TABLE 3. Identification of hub genes by degree and MCODE score of the Cytoscape software.

TABLE 4

TABLE 4. The top 10 biological process associated with the hub genes.

TABLE 5

TABLE 5. The top 10 molecular function associated with the hub genes.

TABLE 6

TABLE 6. The top 10 KEGG pathway for the hub genes.

Discussion

Successful human reproduction requires gamete maturation, fertilization, and early embryonic development. However, early embryonic development is a multifactorial phenomenon subject to intrinsic and extrinsic factors, and is regulated by maternal mRNAs and proteins that are loaded into the egg during oogenesis, and abnormalities in this process will lead to embryo developmental arrest and recurrent failure of IVF/ICSI treatment (Yatsenko and Rajkovic, 2019).

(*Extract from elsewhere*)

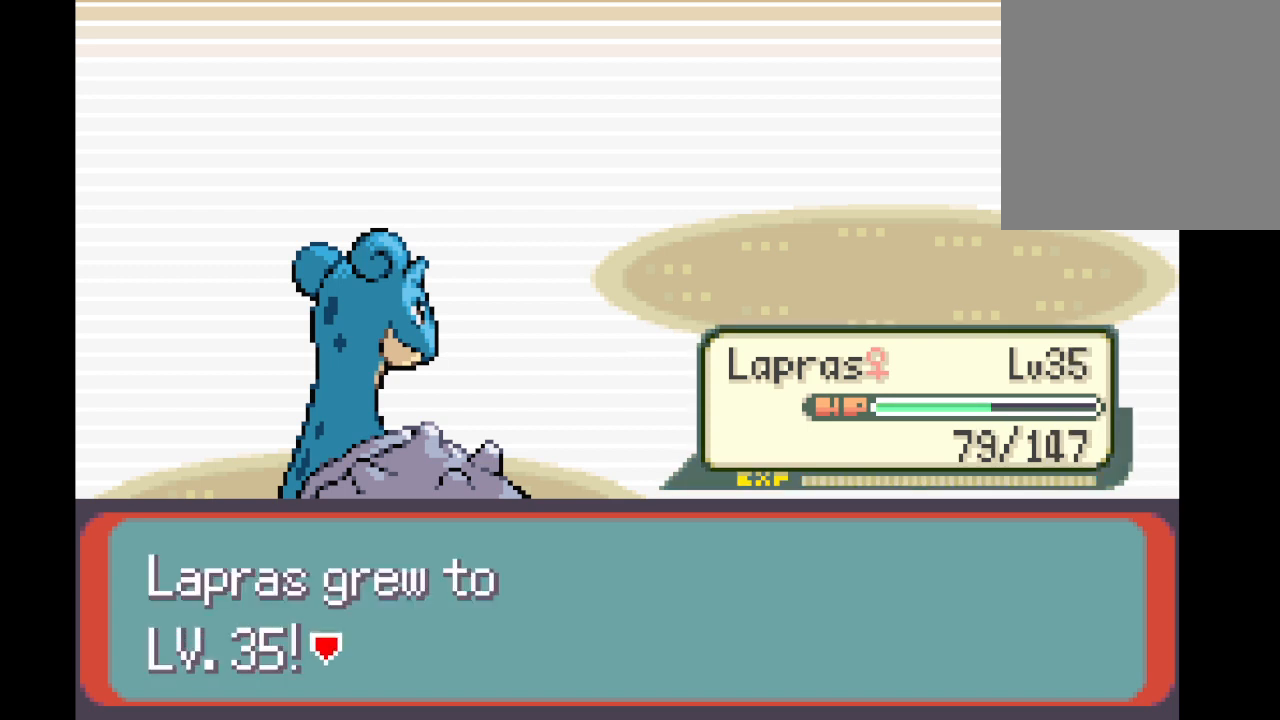
{"buttons": ["A"], "left_stick": "center", "right_stick": "center", "events": [[417, "A", "down"]]}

In this study, 520 DEGs were screened by the HTS data analysis, including 174 upregulated genes and 346 downregulated genes. In addition, the analysis of DEGs using Gene GO reveals their involvement in various biological processes, molecular functions, cellular components, and KEGG pathway indicates that many of these genes seem to play crucial roles in the process of early embryonic development.

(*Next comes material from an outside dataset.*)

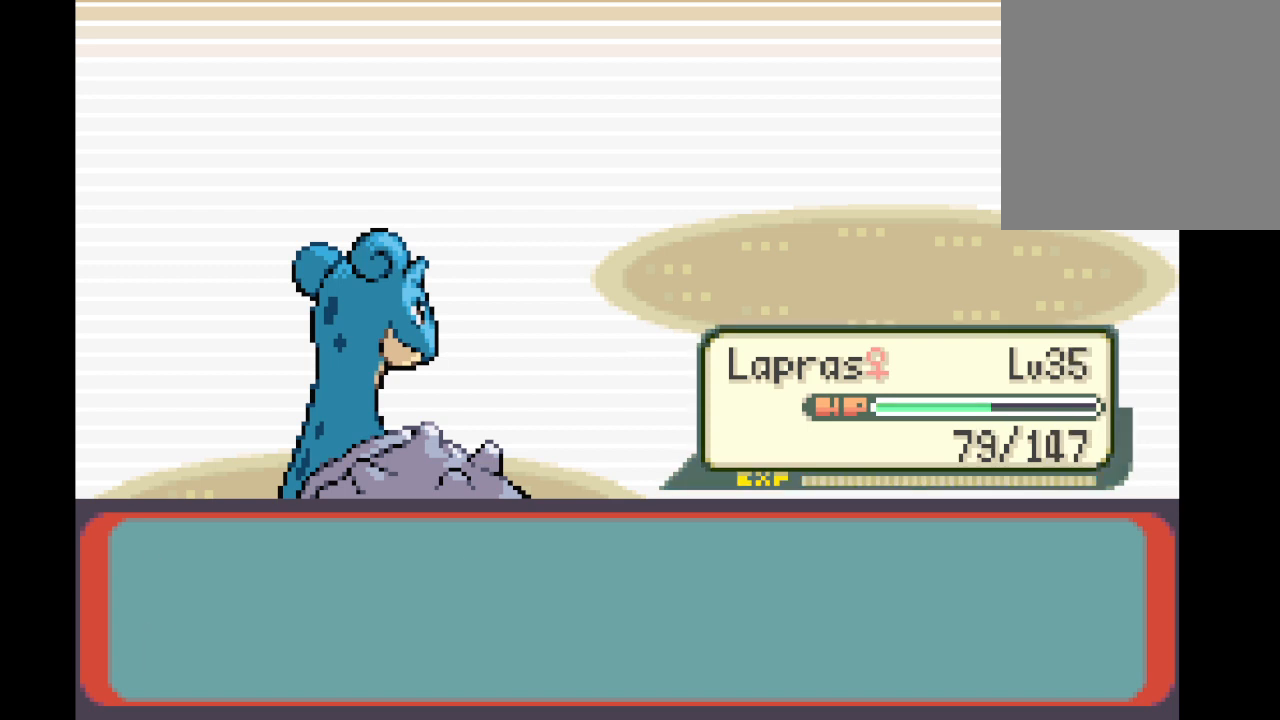
{"buttons": [], "left_stick": "center", "right_stick": "center", "events": [[42, "A", "up"]]}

Previous study had determined the whole genome transcriptome profile and the miRNA profile of villi tissues from the early embryonic arrest patients and normal pregnancy using HTS techniques (Yang et al., 2019). The results of this study have shown that these DEGs and miRNAs are mainly enriched in cell activity (including proliferation, differentiation, migration and invasion), complement and coagulation cascades, and dilated cardiomyopathy. Hsa-miRNA 518, novel-m0045-5p and their target gene EGR1/RMDN3 were selected as key candidate genes and miRNAs, which was involved in the development of early embryonic arrest in human. However, there are many molecular mechanisms involved in the process of early embryonic development, and it is important to explore the molecular mechanisms of early embryonic development from different perspectives for studying the efficiency of IVF treatment in embryonic development arrest. Early embryonic arrest is one of the main causes of female infertility, with genetic factors acting as a major contributing factor. To date, the etiology of early embryonic arrest remains unclear and the treatment methods are limited, making the etiology of early embryonic arrest a critical research topic.

In contrast to previous studies, the enrichment analysis of DEGs in this study mainly focused on the functions of transcription, epigenetic regulation, cell cycle, cell proliferation and connectivity, ubiquitination, and embryonic development. Molecular functions such as protein and RNA binding, transcription repressor activity, histone methyltransferase activity and ubiquitin-like protein transferase activity are highly enriched, which is consistent with the cell cycle and early embryonic development. The PPI network analysis revealed that Cluster 1 was significantly enriched in biological processes such as protein ubiquitination, regulation of gene expression (both positive and negative), and translation regulation. Cluster 2 exhibits enrichments in ubiquitin-mediated proteolysis, cell cycle regulation, transcription and translation regulation, as well as cell migration and proliferation regulation. Subsequently, 22 hub genes were screened including 2 upregulated DEGs and 20 downregulated DEGs (Figure 6B; Table 3), and among which CCNA2 (cyclin A2) and CCNB1 were found to be the top degree genes. The top 10 biological processes for hub genes were mainly enriched in ubiquitination, DNA transcription and expression, cell proliferation, and differentiation (Table 4), and the top 10 molecular functions for hub genes was predominantly enriched in ubiquitination, protein binding, and cyclin-dependent protein serine/threonine kinase regulator activity (Table 5). The KEGG pathway of hub genes was mainly involved in ubiquitin-mediated proteolysis, cellular senescence, MAPK signaling pathways, actin cytoskeleton regulation, and progesterone-mediated oocyte maturation and adherens and gap junction (Table 6). The top enriched GO and KEGG terms of hub genes is ‘Ubiquitination-related functions’, ‘Cellular senescence’, and ‘Cell cycle’. Therefore, we believe that the normal expression of genes in the embryos affects the process of early embryonic development. In conclusion, this study demonstrated that the molecular mechanisms of early development can be elucidated by identifying the roles of genes enriched in ‘ubiquitination’, ‘cell senescence’, and ‘cell cycle’ in early embryonic development arrest.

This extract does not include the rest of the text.